Na Páscoa era meu costume partir para a aldeia na Serra da Estrela. Tínhamos essa combinação quase desde que casei: Páscoa na Serra, Natal no Estoril. E funcionava bem.
A muita idade e as maleitas das senhoras cá de baixo complicaram esta aparentemente simples aritmética. Sem licença para deixar as "santas" cá de baixo sozinhas ( e sendo que a hipótese de apoio fora de casa nem sempre é possível e não é bem vinda) temos de fazer o que podemos. Neste caso será aqui ficar no Estoril a tomar conta do "assunto".
Para além da vontade de ver os amigos e familiares, a Páscoa na Estrela também era repositório de pequenos mimos muito bem vindos: a abertura do vinho novo, os queijos da serra no seu esplendor, o pão-de-ló quentinho a sair do forno. E, sempre, o cabrito ali criado no pasto para a mesa do Domingo de Páscoa.
Aproveitava-se a Quinta Feira para dar um salto ao Centro de Estudos Vitivinícolas de Nelas, para ver o que se poderia lá comprar, combinava~se um forrobodó com os amigos e parentes, lá mais para o final da tarde de Sábado... Esse tipo de pequenos prazeres.
O almoço de Páscoa era um banquete: Filetes de polvo , cabrito assado, "ervas" (esparregado de nabiças grosso), leite creme e arroz doce feitos com leite de ovelha e ovos caseiros, pão-de-ló e, a terminar, um queijo de entorna com mais de quilo e meio.

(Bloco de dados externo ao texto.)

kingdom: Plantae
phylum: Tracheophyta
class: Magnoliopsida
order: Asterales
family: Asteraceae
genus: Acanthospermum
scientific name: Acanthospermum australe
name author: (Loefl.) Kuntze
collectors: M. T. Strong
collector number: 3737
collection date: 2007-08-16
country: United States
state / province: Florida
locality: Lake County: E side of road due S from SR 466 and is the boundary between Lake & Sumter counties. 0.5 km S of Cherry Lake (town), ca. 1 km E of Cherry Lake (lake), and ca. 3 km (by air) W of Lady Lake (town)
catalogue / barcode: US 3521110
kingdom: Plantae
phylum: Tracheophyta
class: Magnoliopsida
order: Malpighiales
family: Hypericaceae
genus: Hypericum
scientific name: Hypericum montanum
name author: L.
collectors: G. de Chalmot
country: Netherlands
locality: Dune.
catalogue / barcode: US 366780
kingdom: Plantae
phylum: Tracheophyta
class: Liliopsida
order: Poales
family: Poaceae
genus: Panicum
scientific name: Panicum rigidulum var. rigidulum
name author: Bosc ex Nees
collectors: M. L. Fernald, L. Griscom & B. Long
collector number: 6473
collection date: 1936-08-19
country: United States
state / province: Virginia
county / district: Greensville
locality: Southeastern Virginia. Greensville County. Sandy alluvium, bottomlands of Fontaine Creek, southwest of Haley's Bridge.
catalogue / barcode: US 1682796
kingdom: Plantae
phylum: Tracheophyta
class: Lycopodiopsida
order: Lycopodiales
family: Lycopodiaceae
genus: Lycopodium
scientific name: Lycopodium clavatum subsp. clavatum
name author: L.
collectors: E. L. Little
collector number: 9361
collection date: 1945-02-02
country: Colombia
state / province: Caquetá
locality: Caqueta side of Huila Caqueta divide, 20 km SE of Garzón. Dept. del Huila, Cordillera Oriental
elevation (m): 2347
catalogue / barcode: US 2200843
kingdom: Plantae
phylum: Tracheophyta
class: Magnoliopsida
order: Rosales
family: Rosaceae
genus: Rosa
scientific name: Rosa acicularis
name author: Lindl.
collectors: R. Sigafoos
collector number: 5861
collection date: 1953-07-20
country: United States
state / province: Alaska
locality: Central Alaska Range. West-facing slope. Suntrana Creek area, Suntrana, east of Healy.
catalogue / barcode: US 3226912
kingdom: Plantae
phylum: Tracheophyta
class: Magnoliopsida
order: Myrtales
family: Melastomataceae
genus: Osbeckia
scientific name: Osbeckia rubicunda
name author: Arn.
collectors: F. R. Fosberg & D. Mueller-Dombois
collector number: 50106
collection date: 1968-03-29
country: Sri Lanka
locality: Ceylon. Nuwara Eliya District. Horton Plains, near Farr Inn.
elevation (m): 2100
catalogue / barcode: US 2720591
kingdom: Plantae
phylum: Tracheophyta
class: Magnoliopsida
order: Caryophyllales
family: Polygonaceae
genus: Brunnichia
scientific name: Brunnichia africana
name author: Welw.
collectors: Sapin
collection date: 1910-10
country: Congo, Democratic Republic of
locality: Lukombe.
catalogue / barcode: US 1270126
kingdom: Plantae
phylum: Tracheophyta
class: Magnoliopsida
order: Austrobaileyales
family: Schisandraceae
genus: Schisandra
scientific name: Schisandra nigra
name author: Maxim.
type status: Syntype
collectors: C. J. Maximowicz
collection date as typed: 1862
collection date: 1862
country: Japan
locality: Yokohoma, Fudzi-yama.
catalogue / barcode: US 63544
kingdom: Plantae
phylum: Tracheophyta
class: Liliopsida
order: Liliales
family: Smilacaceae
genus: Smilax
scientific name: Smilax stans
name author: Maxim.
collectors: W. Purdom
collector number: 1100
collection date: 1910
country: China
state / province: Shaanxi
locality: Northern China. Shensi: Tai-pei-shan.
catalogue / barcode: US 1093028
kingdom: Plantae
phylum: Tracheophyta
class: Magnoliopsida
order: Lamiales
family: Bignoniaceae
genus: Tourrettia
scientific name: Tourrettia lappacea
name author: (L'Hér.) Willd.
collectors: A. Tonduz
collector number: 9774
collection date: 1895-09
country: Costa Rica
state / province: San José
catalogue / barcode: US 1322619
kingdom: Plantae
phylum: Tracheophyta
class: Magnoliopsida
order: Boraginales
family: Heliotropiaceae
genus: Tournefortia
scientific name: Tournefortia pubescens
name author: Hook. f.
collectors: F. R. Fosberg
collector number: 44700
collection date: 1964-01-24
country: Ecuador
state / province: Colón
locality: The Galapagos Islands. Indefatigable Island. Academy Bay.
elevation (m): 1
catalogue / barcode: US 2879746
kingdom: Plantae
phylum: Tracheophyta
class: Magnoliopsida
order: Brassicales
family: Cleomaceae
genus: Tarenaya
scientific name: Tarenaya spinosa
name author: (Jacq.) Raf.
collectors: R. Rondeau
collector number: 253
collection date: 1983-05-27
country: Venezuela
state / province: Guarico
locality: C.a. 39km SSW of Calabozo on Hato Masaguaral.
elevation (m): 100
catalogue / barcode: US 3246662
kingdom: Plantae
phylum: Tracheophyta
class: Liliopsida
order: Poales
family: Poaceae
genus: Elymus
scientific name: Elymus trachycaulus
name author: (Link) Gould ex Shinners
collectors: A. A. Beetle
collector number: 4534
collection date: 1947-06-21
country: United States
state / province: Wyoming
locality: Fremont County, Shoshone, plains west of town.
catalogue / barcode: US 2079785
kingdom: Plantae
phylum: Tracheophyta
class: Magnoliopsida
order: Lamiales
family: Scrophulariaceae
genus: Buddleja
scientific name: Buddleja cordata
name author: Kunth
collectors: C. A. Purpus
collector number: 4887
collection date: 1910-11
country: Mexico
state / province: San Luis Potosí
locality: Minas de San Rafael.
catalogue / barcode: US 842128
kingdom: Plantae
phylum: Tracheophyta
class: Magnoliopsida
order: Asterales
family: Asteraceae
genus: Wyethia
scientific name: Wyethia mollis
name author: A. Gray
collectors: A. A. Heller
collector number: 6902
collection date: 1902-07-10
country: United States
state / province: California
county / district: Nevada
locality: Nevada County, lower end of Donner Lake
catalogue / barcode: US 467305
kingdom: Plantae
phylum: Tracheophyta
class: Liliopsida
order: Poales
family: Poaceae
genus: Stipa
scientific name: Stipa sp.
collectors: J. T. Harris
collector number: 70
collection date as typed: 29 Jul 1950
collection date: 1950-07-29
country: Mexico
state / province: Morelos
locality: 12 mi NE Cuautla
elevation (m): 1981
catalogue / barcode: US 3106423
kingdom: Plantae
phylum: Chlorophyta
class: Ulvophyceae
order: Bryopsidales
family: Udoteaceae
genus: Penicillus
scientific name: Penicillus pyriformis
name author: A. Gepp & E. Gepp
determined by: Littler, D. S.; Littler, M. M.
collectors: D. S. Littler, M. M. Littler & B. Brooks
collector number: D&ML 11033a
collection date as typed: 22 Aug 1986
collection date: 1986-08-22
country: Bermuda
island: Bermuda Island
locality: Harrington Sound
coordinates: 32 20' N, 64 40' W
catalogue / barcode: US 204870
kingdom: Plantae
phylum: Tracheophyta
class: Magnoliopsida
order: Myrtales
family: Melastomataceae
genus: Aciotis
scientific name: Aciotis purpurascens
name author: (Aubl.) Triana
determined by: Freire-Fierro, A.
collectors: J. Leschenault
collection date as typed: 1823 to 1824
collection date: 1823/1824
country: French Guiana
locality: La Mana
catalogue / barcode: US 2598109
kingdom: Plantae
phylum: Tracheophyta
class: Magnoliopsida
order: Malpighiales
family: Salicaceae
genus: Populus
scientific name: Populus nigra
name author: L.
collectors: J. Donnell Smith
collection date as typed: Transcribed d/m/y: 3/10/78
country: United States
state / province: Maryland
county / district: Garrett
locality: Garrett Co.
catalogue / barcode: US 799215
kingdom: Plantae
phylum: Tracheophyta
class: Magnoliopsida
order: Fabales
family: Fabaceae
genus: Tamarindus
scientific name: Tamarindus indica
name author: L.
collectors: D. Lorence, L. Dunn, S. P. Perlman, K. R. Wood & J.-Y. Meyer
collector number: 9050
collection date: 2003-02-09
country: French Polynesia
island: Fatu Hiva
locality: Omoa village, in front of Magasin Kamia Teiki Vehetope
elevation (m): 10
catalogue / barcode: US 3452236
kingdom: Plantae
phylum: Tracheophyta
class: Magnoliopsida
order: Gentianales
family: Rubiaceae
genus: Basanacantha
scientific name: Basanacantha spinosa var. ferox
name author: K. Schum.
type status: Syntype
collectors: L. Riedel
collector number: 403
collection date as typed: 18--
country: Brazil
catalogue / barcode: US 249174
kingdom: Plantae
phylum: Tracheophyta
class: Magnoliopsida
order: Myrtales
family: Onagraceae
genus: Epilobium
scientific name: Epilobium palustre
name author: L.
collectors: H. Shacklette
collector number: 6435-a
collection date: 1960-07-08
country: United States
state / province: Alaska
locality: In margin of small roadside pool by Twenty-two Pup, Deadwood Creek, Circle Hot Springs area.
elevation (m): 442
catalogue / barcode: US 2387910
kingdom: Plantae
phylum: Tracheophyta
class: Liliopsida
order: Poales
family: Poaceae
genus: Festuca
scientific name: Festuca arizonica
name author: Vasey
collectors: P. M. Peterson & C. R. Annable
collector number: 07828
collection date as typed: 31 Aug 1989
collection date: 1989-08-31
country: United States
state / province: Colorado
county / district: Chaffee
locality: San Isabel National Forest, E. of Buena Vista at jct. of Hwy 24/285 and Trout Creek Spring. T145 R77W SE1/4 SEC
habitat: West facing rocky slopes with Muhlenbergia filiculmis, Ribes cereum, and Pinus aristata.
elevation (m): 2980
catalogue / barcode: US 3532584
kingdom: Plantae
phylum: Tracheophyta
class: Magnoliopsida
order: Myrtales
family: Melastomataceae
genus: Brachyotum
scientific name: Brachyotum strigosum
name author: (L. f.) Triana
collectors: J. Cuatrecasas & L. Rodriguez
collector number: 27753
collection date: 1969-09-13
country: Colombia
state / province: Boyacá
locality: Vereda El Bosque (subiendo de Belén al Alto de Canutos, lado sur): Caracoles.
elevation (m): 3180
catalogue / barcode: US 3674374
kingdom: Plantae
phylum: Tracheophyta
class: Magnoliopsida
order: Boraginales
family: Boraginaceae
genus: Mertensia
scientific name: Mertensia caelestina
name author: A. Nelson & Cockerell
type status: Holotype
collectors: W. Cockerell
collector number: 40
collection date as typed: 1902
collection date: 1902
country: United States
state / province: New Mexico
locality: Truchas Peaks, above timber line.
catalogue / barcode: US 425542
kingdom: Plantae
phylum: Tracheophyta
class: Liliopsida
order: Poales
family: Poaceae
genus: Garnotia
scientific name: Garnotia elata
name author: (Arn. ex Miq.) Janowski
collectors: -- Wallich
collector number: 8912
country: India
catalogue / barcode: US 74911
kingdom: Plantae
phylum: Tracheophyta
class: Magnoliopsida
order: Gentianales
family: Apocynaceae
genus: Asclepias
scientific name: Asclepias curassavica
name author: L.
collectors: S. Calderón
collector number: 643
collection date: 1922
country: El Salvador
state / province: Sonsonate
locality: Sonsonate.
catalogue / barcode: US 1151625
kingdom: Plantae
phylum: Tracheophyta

Normalmente sentávamos-nos por volta da 13h e só nos levantávamos para receber os parentes com os doces e o queijo, lá para as 17h.
Os vinhos branco e o tinto novos eram apresentados com orgulho nesse dia pela primeira vez à mesa - o que quer dizer que na adega já teriam sido bem provados... E para terminar em beleza as hostilidades abria-se uma garrafa de bagaceira velha, com mais de 20 anos em madeira de carvalho.
Jantar não havia. Quem queria comer qualquer coisa que trouxesse para a mesa presunto, queijo e algumas das febras do cabrito para fazer sandes.
Um dos casos estranhos desse dia era que todos juravam e trejuravam que à noite "nada podiam comer!" ."Estavam cheios até cima". Mas depois de verem a toalha na mesa e a minha sogra a cortar presunto lá se iam "arrimando"...
Por norma - nesses dias de video-gravadores - era costume acabar o serão a ver um filme que eu trazia cá de baixo. Sessão que tinha de se repetir na segunda feira depois do almoço, porque na noite do Domingo de Páscoa estava a malta toda um bocado "acelerada" e a ver a dobrar. Ou a triplicar...
Pode ser que ainda se venham a repetir essas boas práticas pascais lá na quinta, com todos os sobreviventes a erguerem o copo do bom vinho do Dão, saudando a memória dos que já partiram.
Mas por enquanto tem de ser assim. É a vida. E temos que ter paciência.